Al-Shathri emphasized that PIF establishes companies based on strict investment criteria, aiming for sustainable returns in line with calculated risk levels, stressing that returns are received as expected. 

“Our investment policy is open to all sectors in every market, though each market has its own competitive advantages,” he said. 

He added: “We always target quality investments with rewarding, sustainable returns while creating positive social and economic impact in each market.” 

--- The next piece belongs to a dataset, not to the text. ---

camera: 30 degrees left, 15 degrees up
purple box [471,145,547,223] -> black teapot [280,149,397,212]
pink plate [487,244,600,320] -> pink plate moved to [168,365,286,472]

Ongoing market monitoring and research 

As for future announcements, Al-Shathri said: “We are constantly monitoring the markets and have a team of experts at the fund working in the research sector. If we identify opportunities in other markets, they will be presented in line with PIF’s standard procedures.” 

He added that the fund always pays close attention to the capabilities of the company and other shareholders, “ensuring they are of a very high standard not just in terms of the company’s financial value, because financial value can only be preserved and grown by strong management and partners.” 

Domestic focus and strategic partnerships 

Regarding the Saudi economy, Al-Shathri said that domestic matters are a priority for the PIF, especially since Saudi Arabia has the largest economy in the region. 

He added: “We are always keen to allocate most of our investments within Saudi Arabia and attract investment funds to the country.” 

Recently, the fund closed a deal between a consortium of BlackRock investors and Saudi Aramco in the Al-Jafurah field. It is worth noting that BlackRock’s infrastructure investments in Saudi Arabia exceed $20 billion, according to previous announcements. 

On the key companies targeted by the fund, Al-Shathri said some will be announced soon, emphasizing that PIF’s strategy is clear: to seek high-growth companies that serve the fund’s objectives and align with Vision 2030 goals. 

He pointed out that the fund engages with numerous companies that see significant value in partnering with it, adding that PIF’s efforts go beyond launching investment opportunities and providing regional expansion capabilities, emphasizing that they also include contributing to the companies’ growth, improving governance, and enhancing prospects for public listing.